The U.S., said Roubini, risks having an anemic recovery. “If and when the public sector deleverages, raising taxes, reducing transfer payments, cutting spending — it will force another round of deleveraging of the household sector. Also, the labor market is improving, but unemployment is still very high.”
Most conference participants agreed that the incipient recovery could be threatened by a return to “business as usual” on Wall Street, with little change in executive compensation, perhaps a greater concentration of risk and a worsening of the “too-big-to-fail” problem, and the lingering issue of shadow banking practices.
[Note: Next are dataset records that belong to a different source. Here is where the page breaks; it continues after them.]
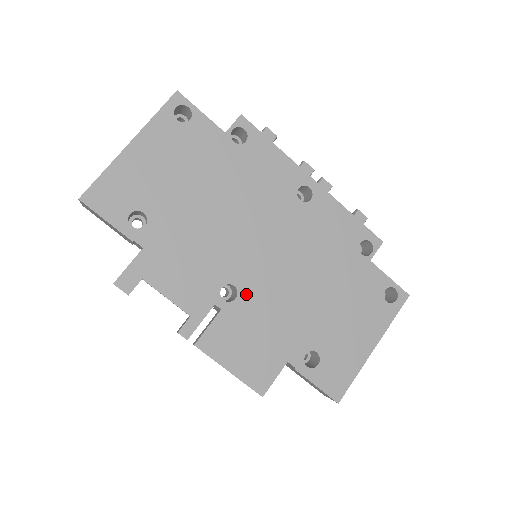
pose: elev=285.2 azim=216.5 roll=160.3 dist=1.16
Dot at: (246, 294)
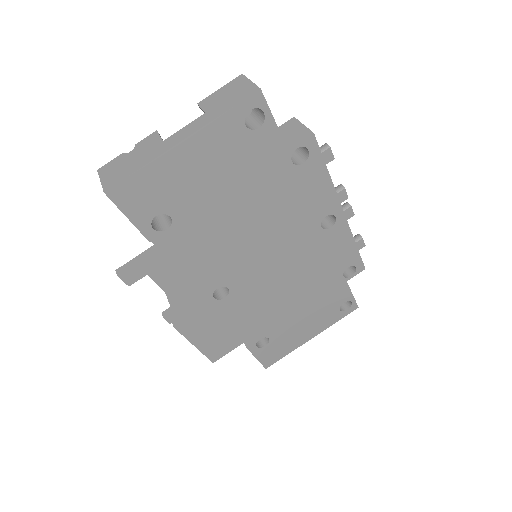
Dot at: (235, 295)
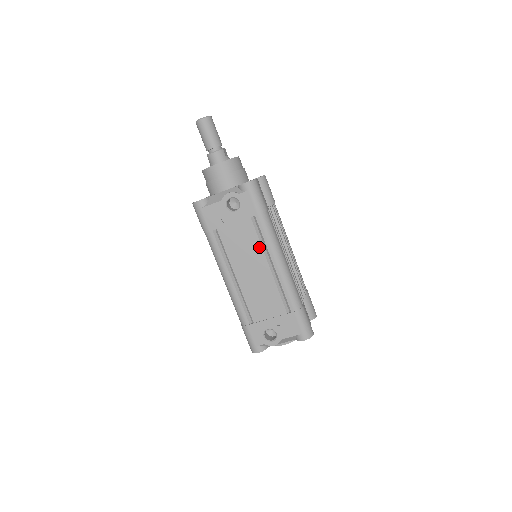
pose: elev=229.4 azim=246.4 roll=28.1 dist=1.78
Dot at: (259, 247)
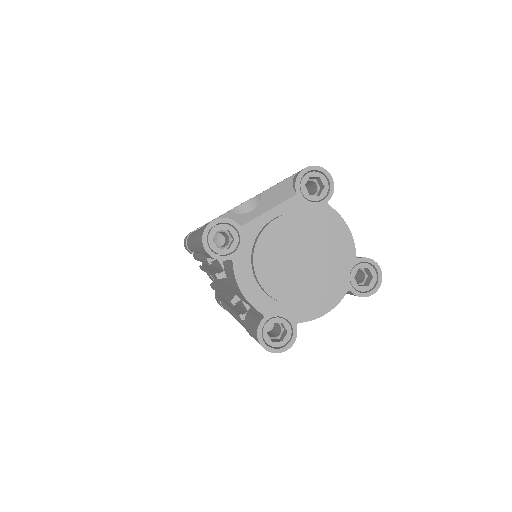
Dot at: occluded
Another issue to monitor closely, said Roubini, is sovereign risk in advanced economies. “Public debt will rise to more than 100% of GDP for most advanced economies in the next two to three years,” he noted. “So the problems of sovereign risk, of reducing budget deficits and of stabilizing public debt are not just challenges for the Euro zone periphery; they will be the biggest challenges advanced economies will be facing.”
Several factors in the United States in particular bear considering, added Roubini, including “deleveraging of the household sector, high unemployment, a housing double dip, state and local government problems, and gridlock in Congress.” Pushing these issues off to the future could cause a bond market revolt. The high-growth developing countries are another source of risk. “Emerging markets are growing very fast,” said Roubini, noting that there is a danger of their overheating. “They have been slow in tightening monetary policy or using exchange rates to control inflation, and now inflation is rising. In many of these countries, two-thirds of the consumption basket is energy, food and transport. So the tradeoff is between wanting to maintain high growth for political reasons, and controlling inflation.”
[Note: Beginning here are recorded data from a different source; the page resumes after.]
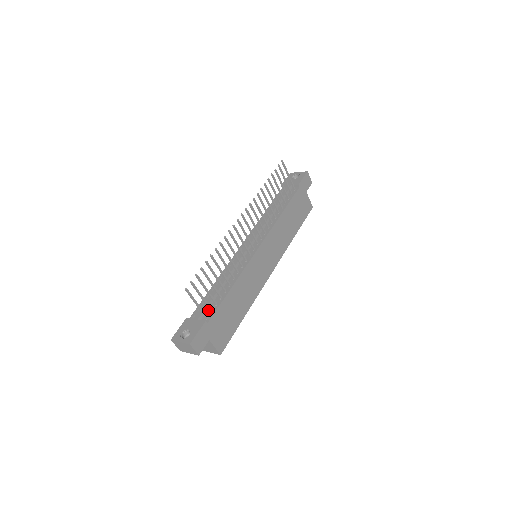
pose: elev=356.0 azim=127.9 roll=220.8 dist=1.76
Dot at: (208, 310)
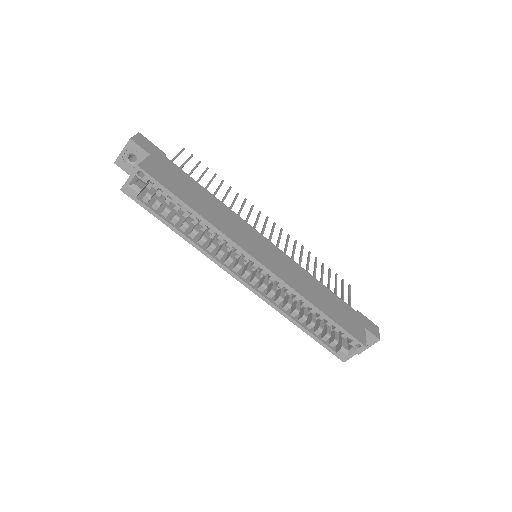
Dot at: occluded
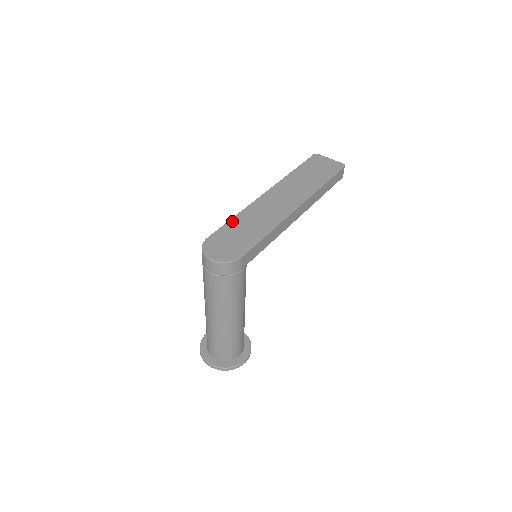
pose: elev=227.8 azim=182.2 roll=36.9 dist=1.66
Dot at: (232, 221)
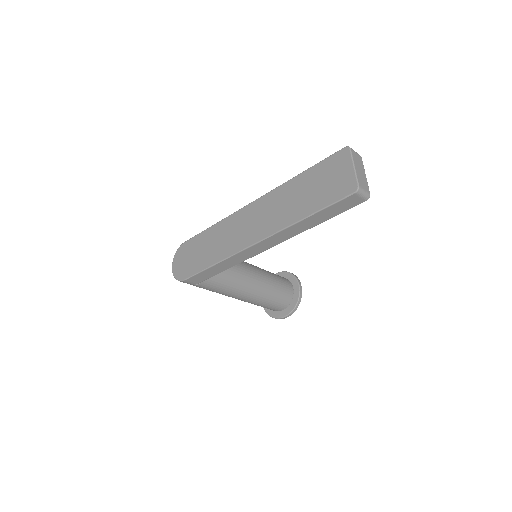
Dot at: (206, 232)
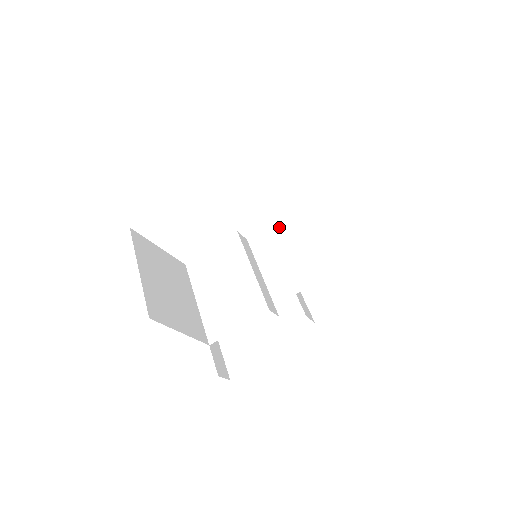
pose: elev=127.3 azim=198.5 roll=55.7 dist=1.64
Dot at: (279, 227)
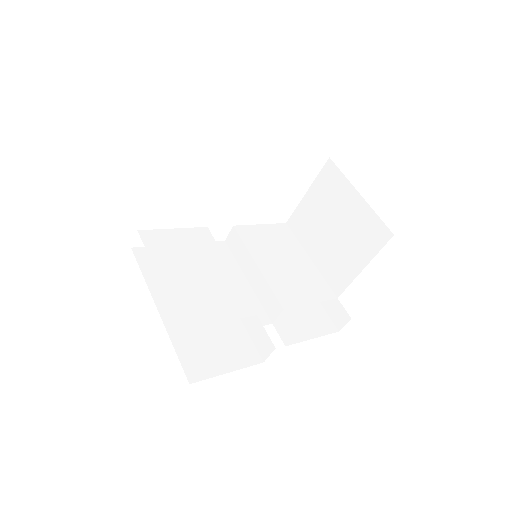
Dot at: (256, 244)
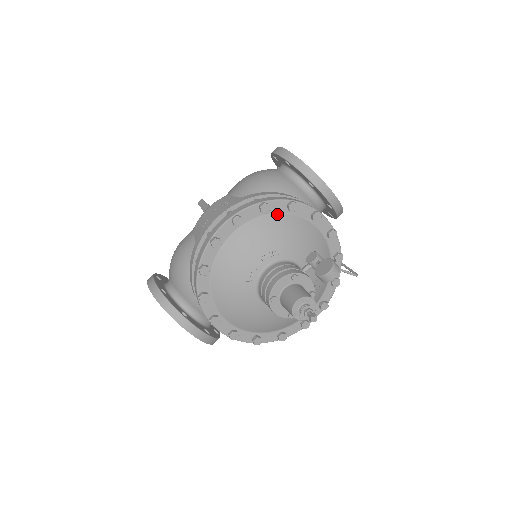
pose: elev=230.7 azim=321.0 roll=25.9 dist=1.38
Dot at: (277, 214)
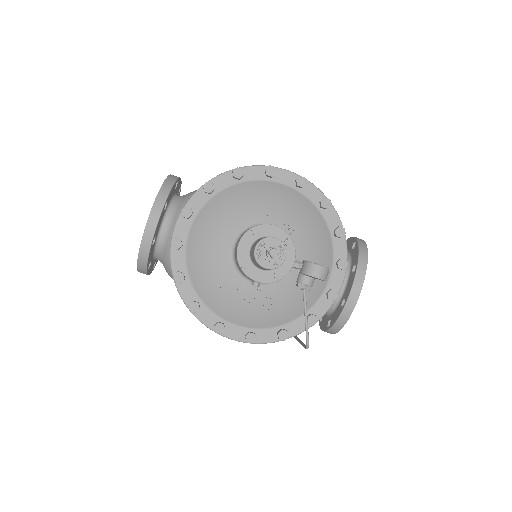
Dot at: (325, 221)
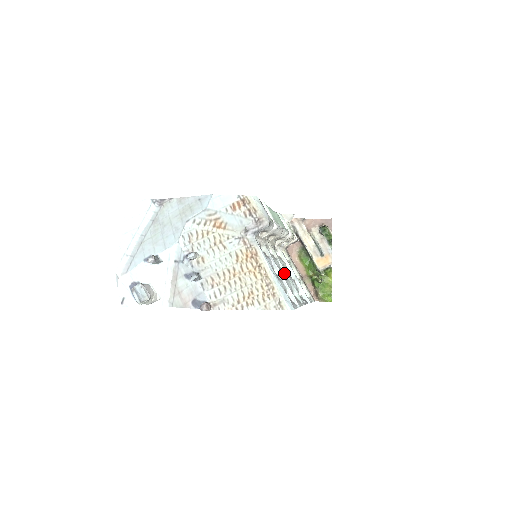
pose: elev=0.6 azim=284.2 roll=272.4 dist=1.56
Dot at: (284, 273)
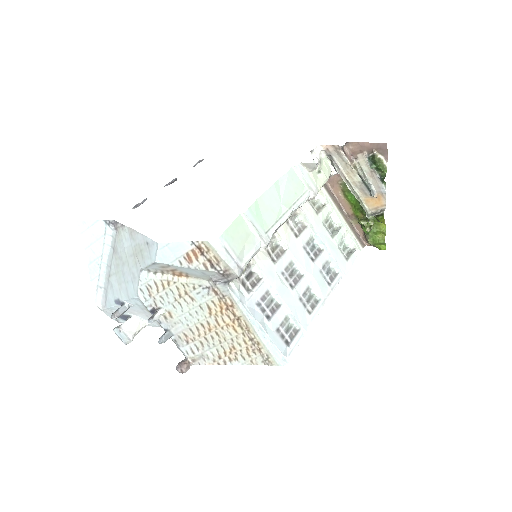
Dot at: (298, 266)
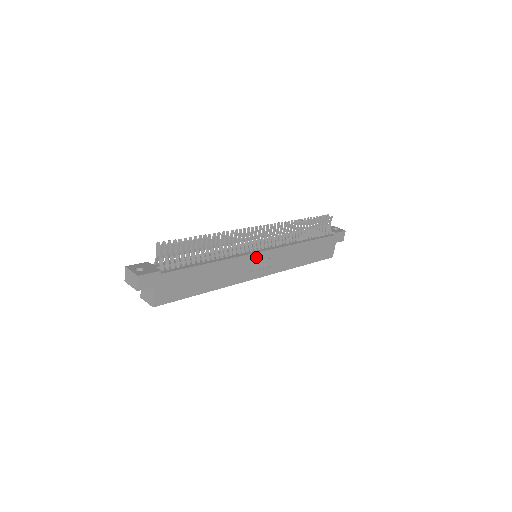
In the Euro zone periphery, the issue is not merely one of public debt, Roubini stated. “Many of the financial systems are in trouble, especially in countries where the housing bubble burst. They need to clean up the banks and may have to restructure liabilities and deal with bad assets. These countries were exporting low value-added labor-intensive goods and lost market share to China, central Europe and other emerging markets. So wages were rising faster than productivity. There was a widening of current account deficits, and the final nail in the coffin was the sharp appreciation of the euro. How will they restore competitiveness and growth? While the risk of a Euro zone collapse is much less than it was a year ago, these are chronic fundamental problems that will take many years to resolve.”
The best solution might not be the most palatable one, he noted. “The crisis started with too much private sector debt; socialization of private losses then caused public debt. Some of these sovereigns got into such debt that they lost market access. Now we have super-sovereigns like the IMF, ECB you name it — bailing out sovereigns. So we’re kicking the can down the road: private debt, public debt, supranational debt. Now, there’s not going to be anybody coming from the moon or Mars to bail out the IMF, European Central Bank, etc.”
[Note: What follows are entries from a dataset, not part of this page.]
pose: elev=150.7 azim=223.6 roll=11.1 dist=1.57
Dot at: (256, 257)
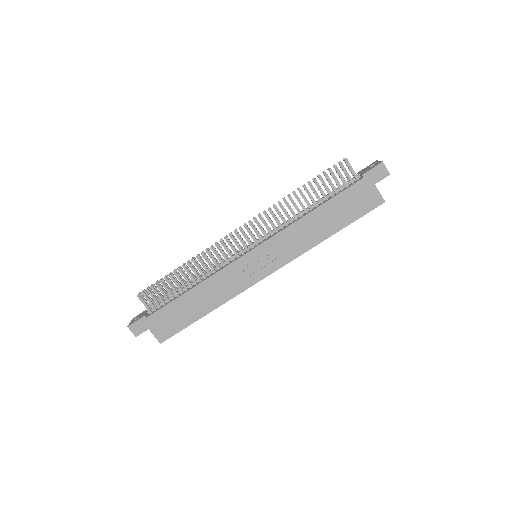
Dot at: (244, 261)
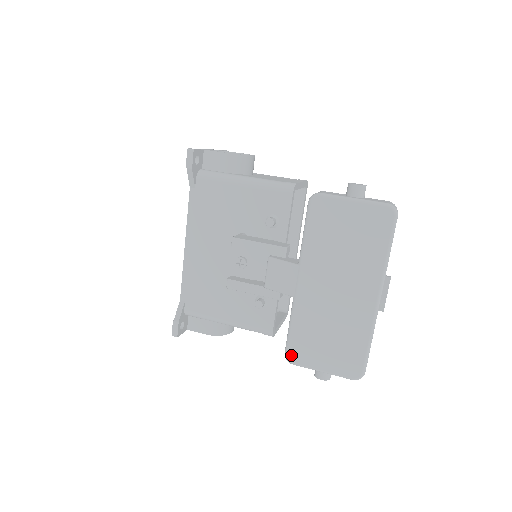
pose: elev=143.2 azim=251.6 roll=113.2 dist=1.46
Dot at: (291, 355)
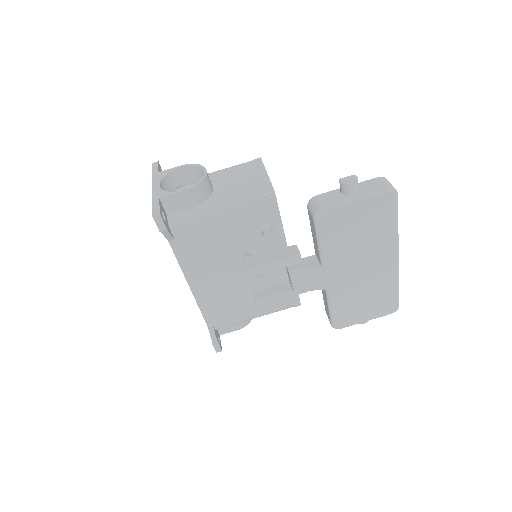
Dot at: (338, 325)
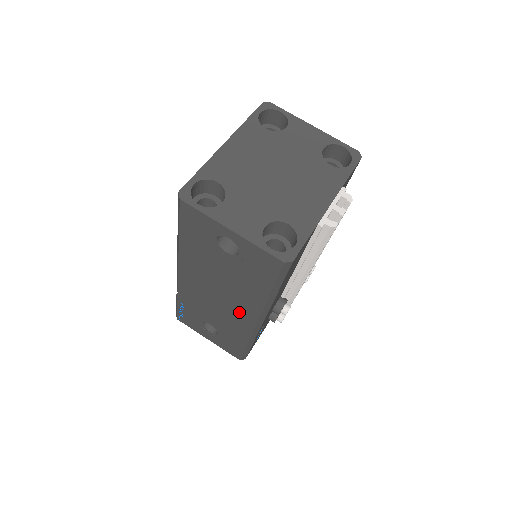
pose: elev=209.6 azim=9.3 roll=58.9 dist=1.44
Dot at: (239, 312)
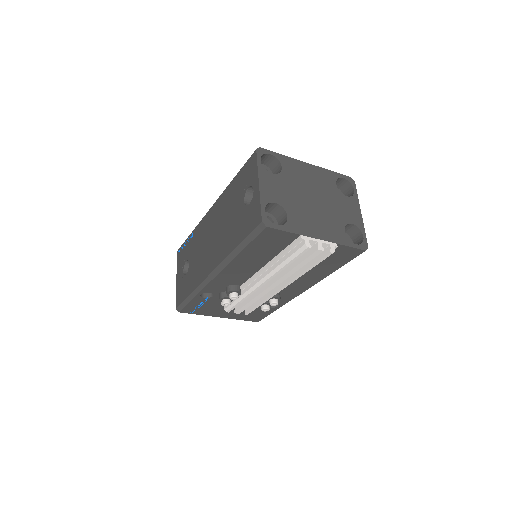
Dot at: (211, 258)
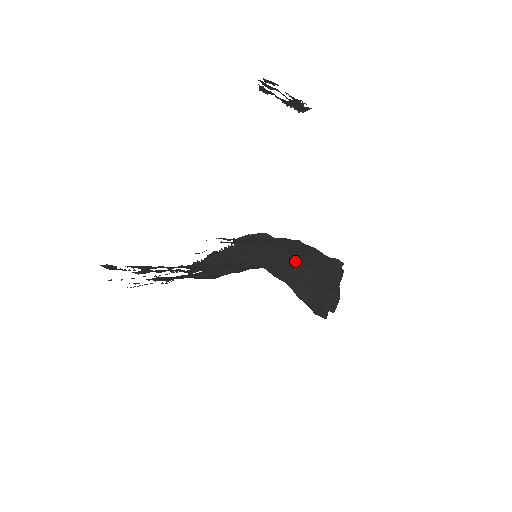
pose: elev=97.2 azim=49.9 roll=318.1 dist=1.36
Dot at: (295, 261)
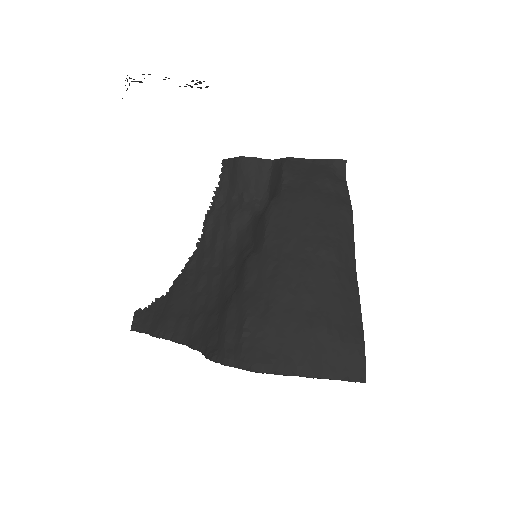
Dot at: (305, 331)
Roubini said there were essentially four options: “One is to grow the denominator — to have enough economic growth. But with too much private and public debt, economic growth will be slow, so we’re not going to grow ourselves out of the debt problem. The second way would be to save more. But if everybody suddenly consumes less and saves more, demand falls, output falls and therefore your debt-to-GDP ratio rises again. The third option would be inflation — but this causes lots of collateral damage. Realistically, the fourth solution is debt restructuring. We haven’t wanted to do this, but it may be necessary or unavoidable in some situations.”